Does it? I think what we know about aging at this point suggests that's only close to being true in tissues that actively turn over in their entirety, and there are many tissues where certain ECM components aren't turned over. In cases where there's complete turnover, we can collapse all the numerous and varied forms of stochastic damage to the phenomena of clonal drift and the loss of the epigenetic information which encodes the youthful phenotype; on that front there is cause for optimism as work with iPSCs gets us closer and closer to conclusively showing that old cells without functionally significant base pair level alterations to DNA can be made "good as new" through interventions which can be achieved in vivo.
However, in tissues which do not fully turn over, we see species of damage so numerous and varied that trying to target them all may be futile, even if it's still worth trying. We can hope that there will be some that have a higher impact than others, but my suspicion is that there is not going to be many (or any) silver bullets found in conventional damage repair approaches, which don't actually differ very much or at all from conventional geriatric medicine; whether it's amyloids, oxysterols, glucosepane, or lipofuscin, clearance of these damages by cell, gene, or pharmacological therapies may not have effects on lifespan that are more substantial than dietary or lifestyle interventions or pharmacological interventions which imitate those. They may enable us to close the book on individual diseases that are due in large part to a specific kind of damage.

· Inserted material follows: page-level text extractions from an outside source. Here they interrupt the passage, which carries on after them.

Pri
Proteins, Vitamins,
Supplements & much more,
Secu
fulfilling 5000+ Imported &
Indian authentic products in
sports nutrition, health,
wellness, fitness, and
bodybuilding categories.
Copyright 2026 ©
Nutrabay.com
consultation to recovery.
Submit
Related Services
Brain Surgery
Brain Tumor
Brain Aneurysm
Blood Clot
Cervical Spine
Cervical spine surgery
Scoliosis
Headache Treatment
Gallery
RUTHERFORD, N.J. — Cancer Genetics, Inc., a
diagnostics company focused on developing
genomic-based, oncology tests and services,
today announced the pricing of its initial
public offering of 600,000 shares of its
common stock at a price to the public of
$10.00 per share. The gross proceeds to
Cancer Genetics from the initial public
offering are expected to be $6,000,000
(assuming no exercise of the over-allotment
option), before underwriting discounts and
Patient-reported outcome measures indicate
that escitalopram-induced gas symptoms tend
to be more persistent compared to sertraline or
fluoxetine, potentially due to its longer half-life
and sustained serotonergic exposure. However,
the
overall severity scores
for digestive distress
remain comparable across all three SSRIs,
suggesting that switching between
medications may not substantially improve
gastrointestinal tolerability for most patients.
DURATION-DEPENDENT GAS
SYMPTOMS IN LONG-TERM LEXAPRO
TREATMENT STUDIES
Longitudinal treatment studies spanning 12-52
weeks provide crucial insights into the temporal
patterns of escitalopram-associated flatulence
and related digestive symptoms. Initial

Induced regeneration of tissues which are not normally capable of turning over during adulthood (see the recent work on in vivo reprogramming of astrocytes into functional neurons), perhaps in concert with other reprogramming therapies and transient telomerase expression coupled with targeted destruction of dysfunctional and senescent cell populations seems likely to be the only feasible way of addressing degenerative aging as a whole instead of just treating symptoms or individual pathologies.

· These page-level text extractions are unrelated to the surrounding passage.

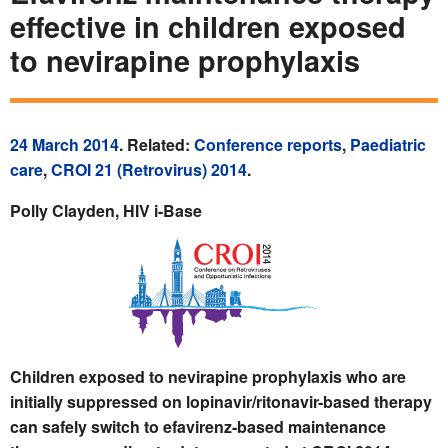
effective in children exposed
to nevirapine prophylaxis
24 March 2014
. Related:
Conference reports
,
Paediatric
care
,
CROI 21 (Retrovirus) 2014
.
Polly Clayden, HIV i-Base
Children exposed to nevirapine prophylaxis who are
initially suppressed on lopinavir/ritonavir-based therapy
can safely switch to efavirenz-based maintenance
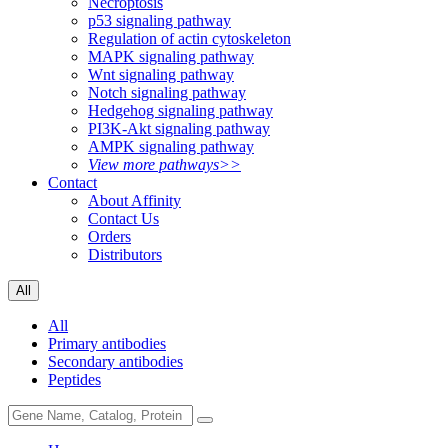
Necroptosis
p53 signaling pathway
Regulation of actin cytoskeleton
MAPK signaling pathway
Wnt signaling pathway
Notch signaling pathway
Hedgehog signaling pathway
PI3K-Akt signaling pathway
AMPK signaling pathway
View more pathways>>
Contact
About Affinity
Contact Us
Orders
Distributors
All
All
Primary antibodies
Secondary antibodies
Peptides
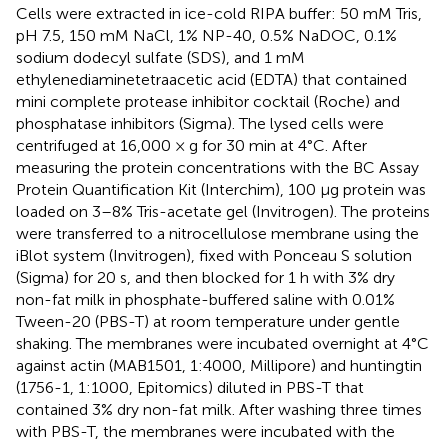
Cells were extracted in ice-cold RIPA buffer: 50 mM Tris,
pH 7.5, 150 mM NaCl, 1% NP-40, 0.5% NaDOC, 0.1%
sodium dodecyl sulfate (SDS), and 1 mM
ethylenediaminetetraacetic acid (EDTA) that contained
mini complete protease inhibitor cocktail (Roche) and
phosphatase inhibitors (Sigma). The lysed cells were
centrifuged at 16,000 × g for 30 min at 4°C. After
measuring the protein concentrations with the BC Assay
Protein Quantification Kit (Interchim), 100 μg protein was
loaded on 3–8% Tris-acetate gel (Invitrogen). The proteins
were transferred to a nitrocellulose membrane using the
iBlot system (Invitrogen), fixed with Ponceau S solution
(Sigma) for 20 s, and then blocked for 1 h with 3% dry
non-fat milk in phosphate-buffered saline with 0.01%
Tween-20 (PBS-T) at room temperature under gentle
shaking. The membranes were incubated overnight at 4°C
against actin (MAB1501, 1:4000, Millipore) and huntingtin
(1756-1, 1:1000, Epitomics) diluted in PBS-T that
contained 3% dry non-fat milk. After washing three times
with PBS-T, the membranes were incubated with the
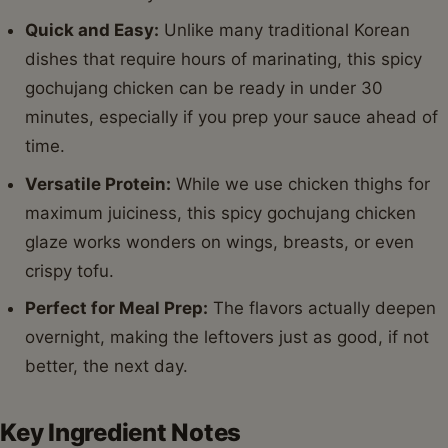
Quick and Easy:
Unlike many traditional Korean
dishes that require hours of marinating, this spicy
gochujang chicken can be ready in under 30
minutes, especially if you prep your sauce ahead of
time.
Versatile Protein:
While we use chicken thighs for
maximum juiciness, this spicy gochujang chicken
glaze works wonders on wings, breasts, or even
crispy tofu.
Perfect for Meal Prep:
The flavors actually deepen
overnight, making the leftovers just as good, if not
better, the next day.
Key Ingredient Notes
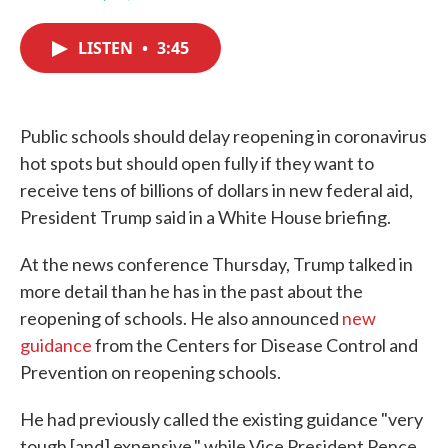
F
T
L
E
a
w
i
m
c
i
n
a
LISTEN
•
3:45
e
t
k
i
b
t
e
l
o
e
d
o
r
I
k
n
Public schools should delay reopening in coronavirus
hot spots but should open fully if they want to
receive tens of billions of dollars in new federal aid,
President Trump said in a White House briefing.
At the news conference Thursday, Trump talked in
more detail than he has in the past about the
reopening of schools. He also announced
new
guidance
from the Centers for Disease Control and
Prevention on reopening schools.
He had previously called the existing guidance "very
tough [and] expensive," while Vice President Pence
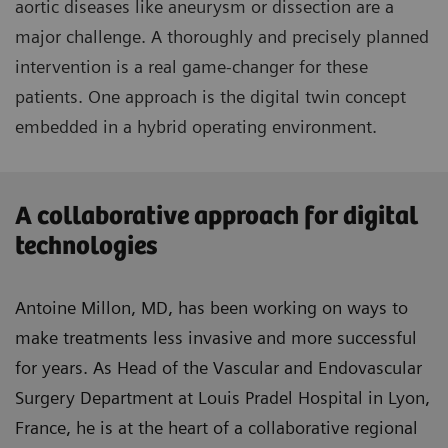
aortic diseases like aneurysm or dissection are a
major challenge. A thoroughly and precisely planned
intervention is a real game-changer for these
patients. One approach is the digital twin concept
embedded in a hybrid operating environment.
A collaborative approach for digital
technologies
Antoine Millon, MD, has been working on ways to
make treatments less invasive and more successful
for years. As Head of the Vascular and Endovascular
Surgery Department at Louis Pradel Hospital in Lyon,
France, he is at the heart of a collaborative regional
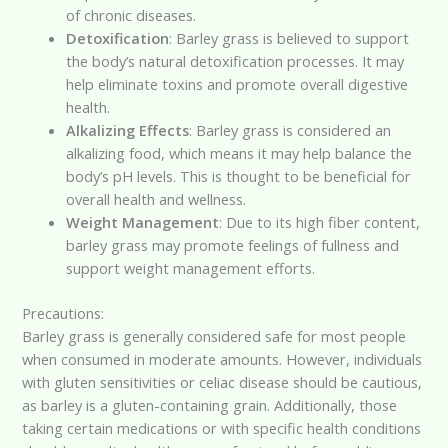
of chronic diseases.
Detoxification
: Barley grass is believed to support
the body’s natural detoxification processes. It may
help eliminate toxins and promote overall digestive
health.
Alkalizing Effects
: Barley grass is considered an
alkalizing food, which means it may help balance the
body’s pH levels. This is thought to be beneficial for
overall health and wellness.
Weight Management
: Due to its high fiber content,
barley grass may promote feelings of fullness and
support weight management efforts.
Precautions:
Barley grass is generally considered safe for most people
when consumed in moderate amounts. However, individuals
with gluten sensitivities or celiac disease should be cautious,
as barley is a gluten-containing grain. Additionally, those
taking certain medications or with specific health conditions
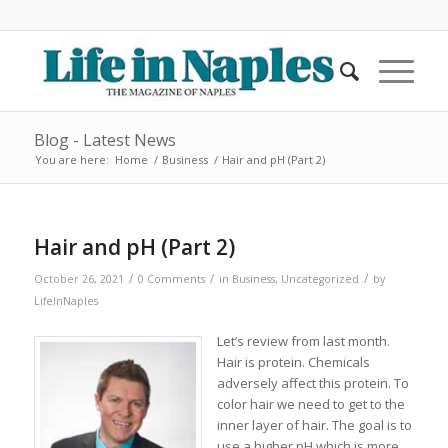
Blog - Latest News
You are here:
Home
/
Business
/
Hair and pH (Part 2)
Hair and pH (Part 2)
/
/
/
October 26, 2021
0 Comments
in
Business
,
Uncategorized
by
LifeInNaples
Let’s review from last month.
Hair is protein. Chemicals
adversely affect this protein. To
color hair we need to get to the
inner layer of hair. The goal is to
use a higher pH which is more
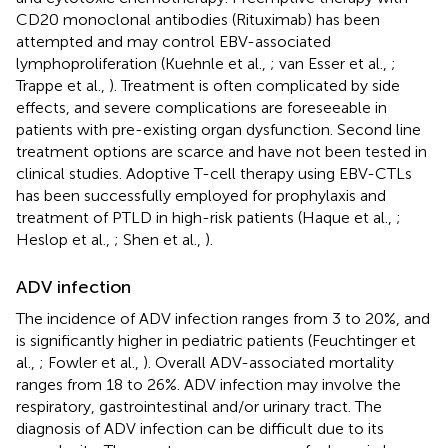
CD20 monoclonal antibodies (Rituximab) has been
attempted and may control EBV-associated
lymphoproliferation (Kuehnle et al.,
; van Esser et al.,
;
Trappe et al.,
). Treatment is often complicated by side
effects, and severe complications are foreseeable in
patients with pre-existing organ dysfunction. Second line
treatment options are scarce and have not been tested in
clinical studies. Adoptive T-cell therapy using EBV-CTLs
has been successfully employed for prophylaxis and
treatment of PTLD in high-risk patients (Haque et al.,
;
Heslop et al.,
; Shen et al.,
).
ADV infection
The incidence of ADV infection ranges from 3 to 20%, and
is significantly higher in pediatric patients (Feuchtinger et
al.,
; Fowler et al.,
). Overall ADV-associated mortality
ranges from 18 to 26%. ADV infection may involve the
respiratory, gastrointestinal and/or urinary tract. The
diagnosis of ADV infection can be difficult due to its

but that will come at a price, specifically the risk of cancer, and while that may be partially alleviated by rejuvenation of the immune system, it cannot be perfect, and any increase in imperfection with time will invariably lead to either degenerative or hyperplastic aging. At what point this fundamental dilemma facing multi-cellular life becomes a limiting factor for humans is uncertain; we observe species like the Greenland Shark which are capable of living for >400 years, but we have a faster rate of metabolism than them, are already the longest lived land animal mammal, and have exceptional longevity for our body size and metabolic rate.
The fact that cancer rates start falling off with extreme age is potentially suggestive of this already being what limits human lifespan; if this is the case those who have greater intrinsic rejuvenation capacity die of cancer in their 70s or 80s, those who have less and manage to escape specific diseases can go further, but only until their body gives out from stochastic damage.
now, there's a potential way around this dilemma through the use of exogenous cells with artificially curated genomes to replace increasingly dysfunctional endogenous cells (and to gain the benefits of continuous growth without the drawback of increasing energy requirements that eventually kills lobsters), proposed methods of stabilizing the genome against clonal drift, and conventional oncology that's good enough to be nearly bulletproof against all types of cancer. But nowhere will you find a silver bullet, something that serves as a quick and easy solution to the problem of aging.
These damage clearance strategies may have merit in things like microplastic bioaccumulation (and other sorts of bio-accumulation processes involving manmade substances) should that turn out to have adverse health effects that require a solution. In specific diseases it may be beneficial, and it may have substantial benefits to the extent that we might be able to remove damage that constrains regeneration or rescue systems like immune surveillance that appear to play a key role in quality control, so I certainly don't oppose these research directions, but we must be realistic about what they can achieve.